Oui au sapin de Noël à la garderie. Non à la récitation de versets d'un livre saint. Oui à la prière d'un éducateur, si elle est faite à des fins personnelles plutôt que d'enseignement. Non au bricolage d'une crèche s'il vise à imprégner les enfants d'un rite chrétien. Mais oui s'il sert à soutenir une tradition culturelle.

Le danger est bien réel que les nouvelles règles édictées hier par Québec pour exclure l'apprentissage religieux des garderies donnent lieu à un spectaculaire cafouillis. Si nécessaire soit la directive du ministère de la Famille, elle comporte un risque de dérapage. Ce terrain est fort glissant, on l'a vu avec le controversé cours Éthique et culture religieuse: en imposant ce cours à toutes les écoles, privées subventionnées comprises, on a justement fait le pari de l'enseignement des cultures qui ne sombrerait pas dans le dogme. Cela fait encore l'objet de contestations devant les tribunaux.

Les libéraux poursuivent, avec l'annonce confirmée hier, leur volonté de mieux encadrer le réseau de garderies dont l'image a souffert, il faut le dire, sous le règne de l'ex-ministre Tony Tomassi. D'ici juin 2011, la centaine de garderies qui «enseignent» la religion devront se conformer aux règles, faute de quoi les vivres leur seront retirés, en partie ou complètement.
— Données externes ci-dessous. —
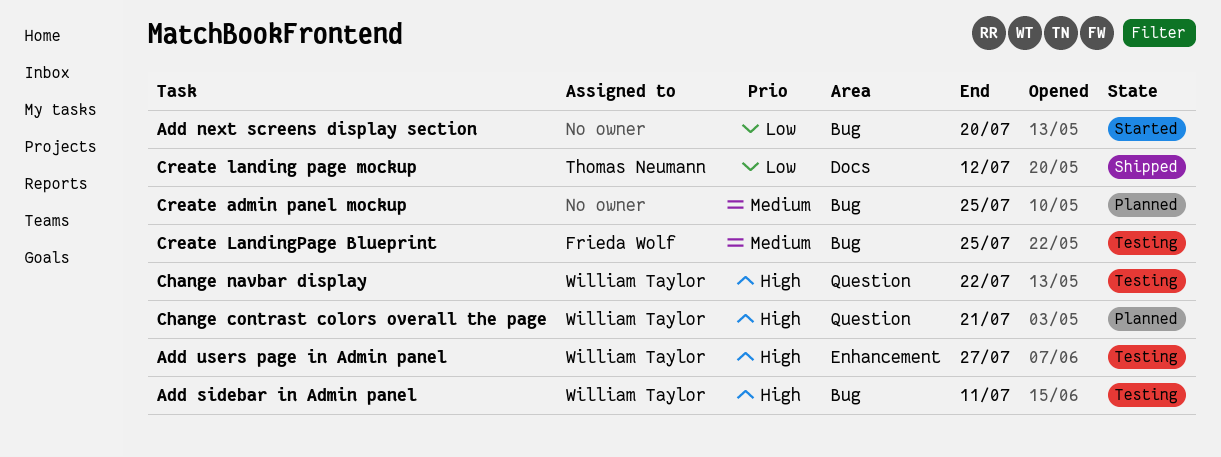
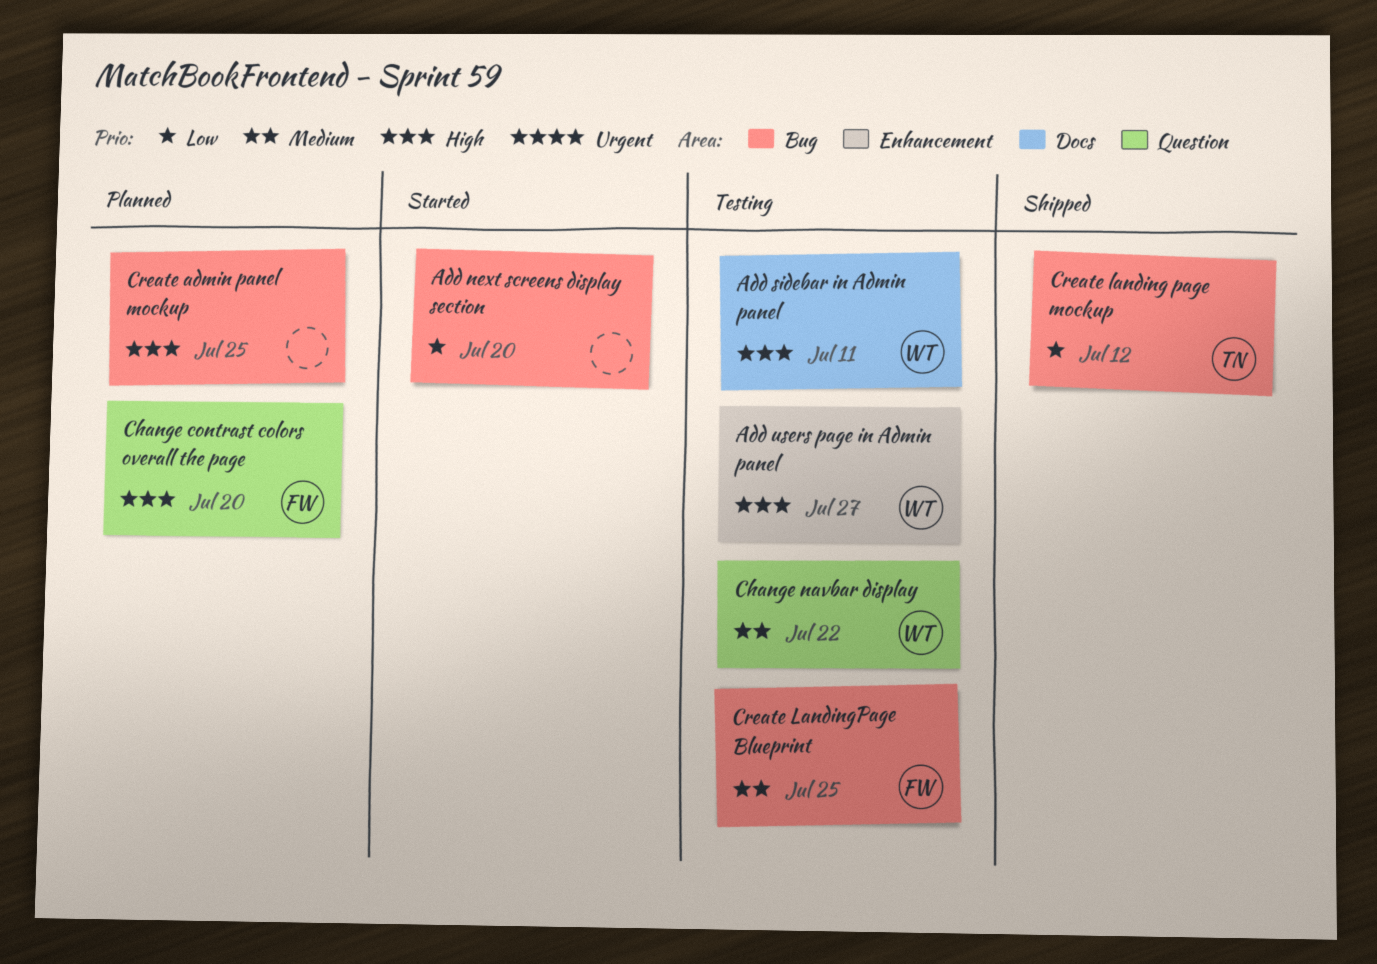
Add sidebar in Admin panel, label: Bug -> Docs
Change contrast colors overall the page, owner: William Taylor -> Frieda Wolf
Change contrast colors overall the page, due: Jul 21 -> Jul 20
Change navbar display, priority: High -> Medium
Create admin panel mockup, priority: Medium -> High
Create landing page mockup, label: Docs -> Bug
L'objectif est de délaisser l'«apprentissage religieux» et de permettre la «tradition culturelle». Sous une mesure qui renferme le gros bon sens, des chicanes d'interprétation sont possibles si d'aventure les inspecteurs envoyés en commando par le ministère ne savaient pas manier l'art de la nuance. Autour de la présence de la religion à la garderie, il faut espérer ne pas revivre une saga à saveur accommodements raisonnables.

«Il faut faire la part des choses», a dit la ministre de la Famille Yolande James hier en dévoilant le contenu de cette directive et de son guide d'application. Après le scandale des écoles religieuses subventionnées, et la ferme intention du gouvernement de les inciter à se conformer au même régime pédagogique que les autres écoles, Québec n'avait d'autre choix que d'appliquer le même principe aux garderies.

Il s'agit toutefois d'un défi de taille, tant pour le système de vigie qui devra se mettre en branle du côté du ministère que de celui des groupes religieux qui se verront contraints soudain à un véritable changement de culture. Au ministère, on a triplé le nombre d'inspecteurs chargés de veiller à la bonne marche du nouveau système. Mais certains craignent une application technocrate dénuée du grand discernement dont il faudra faire preuve pour réprimander les récalcitrants.

Et il y en aura, qu'on ne se fasse aucune illusion. Ces garderies, dont le coeur du programme est ancré autour de la religion, auront du mal à changer ainsi leur âme sur commande, sous peine de perdre leur subvention. L'histoire dira si ces nouvelles règles n'ouvriront pas un nouveau bal de contestations juridiques.